Stored dataset items:
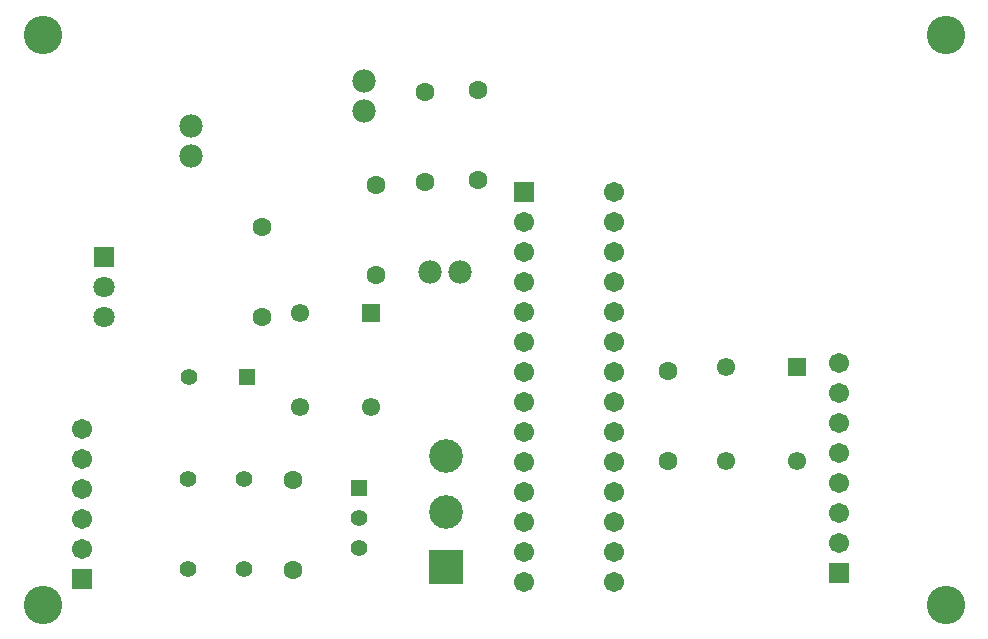
<source format=gts>
G04*
G04 #@! TF.GenerationSoftware,Altium Limited,Altium Designer,21.6.4 (81)*
G04*
G04 Layer_Color=8388736*
%FSLAX25Y25*%
%MOIN*%
G70*
G04*
G04 #@! TF.SameCoordinates,001FDD04-7A3F-48FA-9A57-AA4991743B26*
G04*
G04*
G04 #@! TF.FilePolarity,Negative*
G04*
G01*
G75*
%ADD15C,0.06706*%
%ADD16R,0.06706X0.06706*%
%ADD17C,0.07099*%
%ADD18R,0.07099X0.07099*%
%ADD19R,0.06706X0.06706*%
%ADD20C,0.06102*%
%ADD21R,0.06102X0.06102*%
%ADD22C,0.06312*%
%ADD23C,0.07800*%
%ADD24C,0.11237*%
%ADD25R,0.11237X0.11237*%
%ADD26R,0.05524X0.05524*%
%ADD27C,0.05524*%
%ADD28R,0.05524X0.05524*%
%ADD29C,0.12800*%
D15*
X273000Y89500D02*
D03*
Y79500D02*
D03*
Y69500D02*
D03*
Y59500D02*
D03*
Y49500D02*
D03*
Y39500D02*
D03*
Y29500D02*
D03*
X20500Y67500D02*
D03*
Y57500D02*
D03*
Y47500D02*
D03*
Y37500D02*
D03*
Y27500D02*
D03*
X198000Y16500D02*
D03*
Y26500D02*
D03*
Y36500D02*
D03*
Y46500D02*
D03*
Y56500D02*
D03*
Y66500D02*
D03*
Y76500D02*
D03*
Y86500D02*
D03*
Y96500D02*
D03*
Y106500D02*
D03*
Y116500D02*
D03*
Y126500D02*
D03*
Y136500D02*
D03*
Y146500D02*
D03*
X168000Y16500D02*
D03*
Y26500D02*
D03*
Y36500D02*
D03*
Y46500D02*
D03*
Y56500D02*
D03*
Y66500D02*
D03*
Y76500D02*
D03*
Y86500D02*
D03*
Y96500D02*
D03*
Y106500D02*
D03*
Y116500D02*
D03*
Y126500D02*
D03*
Y136500D02*
D03*
D16*
X273000Y19500D02*
D03*
X20500Y17500D02*
D03*
D17*
X28000Y105000D02*
D03*
Y115000D02*
D03*
D18*
Y125000D02*
D03*
D19*
X168000Y146500D02*
D03*
D20*
X235189Y56752D02*
D03*
Y88248D02*
D03*
X258811Y56752D02*
D03*
X93189Y74752D02*
D03*
Y106248D02*
D03*
X116811Y74752D02*
D03*
D21*
X258811Y88248D02*
D03*
X116811Y106248D02*
D03*
D22*
X216000Y87000D02*
D03*
Y57000D02*
D03*
X80500Y105000D02*
D03*
Y135000D02*
D03*
X152500Y150500D02*
D03*
Y180500D02*
D03*
X135000Y150000D02*
D03*
Y180000D02*
D03*
X118500Y149000D02*
D03*
Y119000D02*
D03*
X91000Y20500D02*
D03*
Y50500D02*
D03*
D23*
X57000Y158500D02*
D03*
Y168500D02*
D03*
X114500Y173500D02*
D03*
Y183500D02*
D03*
X146500Y120000D02*
D03*
X136500D02*
D03*
D24*
X142000Y58500D02*
D03*
Y40000D02*
D03*
D25*
Y21500D02*
D03*
D26*
X113000Y48000D02*
D03*
D27*
Y38000D02*
D03*
Y28000D02*
D03*
X74500Y21000D02*
D03*
Y51000D02*
D03*
X56394Y85000D02*
D03*
X56000Y51000D02*
D03*
Y21000D02*
D03*
D28*
X75606Y85000D02*
D03*
D29*
X308500Y9000D02*
D03*
Y199000D02*
D03*
X7500Y9000D02*
D03*
Y199000D02*
D03*
M02*

</source>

## [Task instructions]
The records above should be returned exactly; no image belongs in the copy.

## [Task answer]
<source format=gts>
G04*
G04 #@! TF.GenerationSoftware,Altium Limited,Altium Designer,21.6.4 (81)*
G04*
G04 Layer_Color=8388736*
%FSLAX25Y25*%
%MOIN*%
G70*
G04*
G04 #@! TF.SameCoordinates,001FDD04-7A3F-48FA-9A57-AA4991743B26*
G04*
G04*
G04 #@! TF.FilePolarity,Negative*
G04*
G01*
G75*
%ADD15C,0.06706*%
%ADD16R,0.06706X0.06706*%
%ADD17C,0.07099*%
%ADD18R,0.07099X0.07099*%
%ADD19R,0.06706X0.06706*%
%ADD20C,0.06102*%
%ADD21R,0.06102X0.06102*%
%ADD22C,0.06312*%
%ADD23C,0.07800*%
%ADD24C,0.11237*%
%ADD25R,0.11237X0.11237*%
%ADD26R,0.05524X0.05524*%
%ADD27C,0.05524*%
%ADD28R,0.05524X0.05524*%
%ADD29C,0.12800*%
D15*
X273000Y89500D02*
D03*
Y79500D02*
D03*
Y69500D02*
D03*
Y59500D02*
D03*
Y49500D02*
D03*
Y39500D02*
D03*
Y29500D02*
D03*
X20500Y67500D02*
D03*
Y57500D02*
D03*
Y47500D02*
D03*
Y37500D02*
D03*
Y27500D02*
D03*
X198000Y16500D02*
D03*
Y26500D02*
D03*
Y36500D02*
D03*
Y46500D02*
D03*
Y56500D02*
D03*
Y66500D02*
D03*
Y76500D02*
D03*
Y86500D02*
D03*
Y96500D02*
D03*
Y106500D02*
D03*
Y116500D02*
D03*
Y126500D02*
D03*
Y136500D02*
D03*
Y146500D02*
D03*
X168000Y16500D02*
D03*
Y26500D02*
D03*
Y36500D02*
D03*
Y46500D02*
D03*
Y56500D02*
D03*
Y66500D02*
D03*
Y76500D02*
D03*
Y86500D02*
D03*
Y96500D02*
D03*
Y106500D02*
D03*
Y116500D02*
D03*
Y126500D02*
D03*
Y136500D02*
D03*
D16*
X273000Y19500D02*
D03*
X20500Y17500D02*
D03*
D17*
X28000Y105000D02*
D03*
Y115000D02*
D03*
D18*
Y125000D02*
D03*
D19*
X168000Y146500D02*
D03*
D20*
X235189Y56752D02*
D03*
Y88248D02*
D03*
X258811Y56752D02*
D03*
X93189Y74752D02*
D03*
Y106248D02*
D03*
X116811Y74752D02*
D03*
D21*
X258811Y88248D02*
D03*
X116811Y106248D02*
D03*
D22*
X216000Y87000D02*
D03*
Y57000D02*
D03*
X80500Y105000D02*
D03*
Y135000D02*
D03*
X152500Y150500D02*
D03*
Y180500D02*
D03*
X135000Y150000D02*
D03*
Y180000D02*
D03*
X118500Y149000D02*
D03*
Y119000D02*
D03*
X91000Y20500D02*
D03*
Y50500D02*
D03*
D23*
X57000Y158500D02*
D03*
Y168500D02*
D03*
X114500Y173500D02*
D03*
Y183500D02*
D03*
X146500Y120000D02*
D03*
X136500D02*
D03*
D24*
X142000Y58500D02*
D03*
Y40000D02*
D03*
D25*
Y21500D02*
D03*
D26*
X113000Y48000D02*
D03*
D27*
Y38000D02*
D03*
Y28000D02*
D03*
X74500Y21000D02*
D03*
Y51000D02*
D03*
X56394Y85000D02*
D03*
X56000Y51000D02*
D03*
Y21000D02*
D03*
D28*
X75606Y85000D02*
D03*
D29*
X308500Y9000D02*
D03*
Y199000D02*
D03*
X7500Y9000D02*
D03*
Y199000D02*
D03*
M02*

</source>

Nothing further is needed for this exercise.